WORK ORDER
Please transcribe only the lines from the one holding "pyautogui.press('Tab')" through the final line of the data, both included, with no pictures.

GIVEN INFORMATION
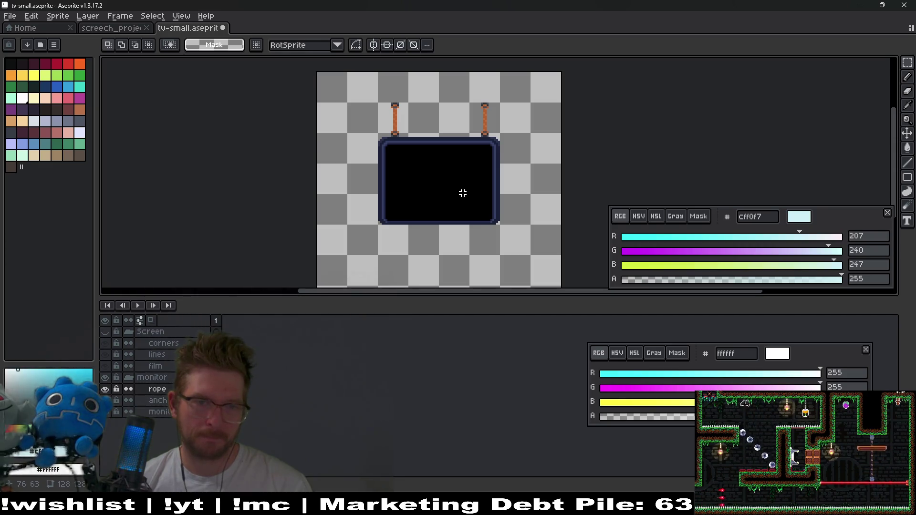
pyautogui.press('ctrl+alt+c')
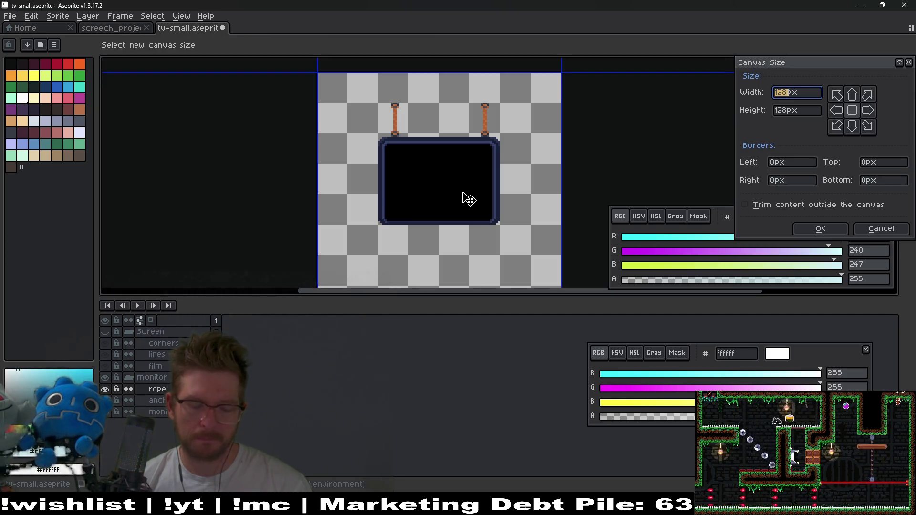
# Resize the canvas to 64×64 px, anchored top centre, trimming 16 px top and 48 px bottom
pyautogui.write('64')
pyautogui.press('Tab')
pyautogui.write('6')
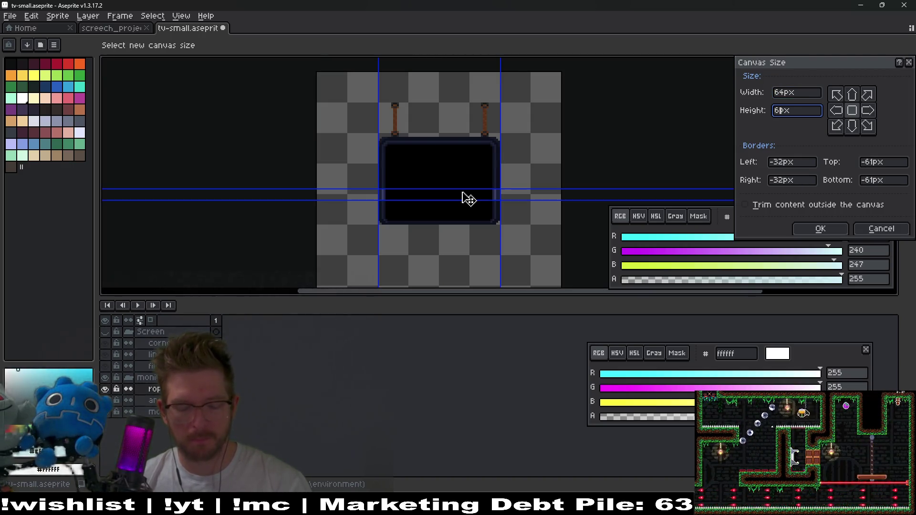
pyautogui.write('4')
pyautogui.click(852, 94)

TASK OUTPUT
pyautogui.press('Tab')
pyautogui.write('6')
pyautogui.write('4')
pyautogui.click(852, 94)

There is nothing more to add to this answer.